*** Begin section ***

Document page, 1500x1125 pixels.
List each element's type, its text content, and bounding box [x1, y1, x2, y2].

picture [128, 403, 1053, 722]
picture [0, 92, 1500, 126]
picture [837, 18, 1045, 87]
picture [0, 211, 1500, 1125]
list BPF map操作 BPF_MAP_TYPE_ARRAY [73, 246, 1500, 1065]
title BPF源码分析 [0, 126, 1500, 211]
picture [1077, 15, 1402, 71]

*** End section ***

**What you are asked to do**
Write out exactly the lines from the line with "List each element's" to the close of the listing above, including both of those lines.

**Output**
List each element's type, its text content, and bounding box [x1, y1, x2, y2].

picture [128, 403, 1053, 722]
picture [0, 92, 1500, 126]
picture [837, 18, 1045, 87]
picture [0, 211, 1500, 1125]
list BPF map操作 BPF_MAP_TYPE_ARRAY [73, 246, 1500, 1065]
title BPF源码分析 [0, 126, 1500, 211]
picture [1077, 15, 1402, 71]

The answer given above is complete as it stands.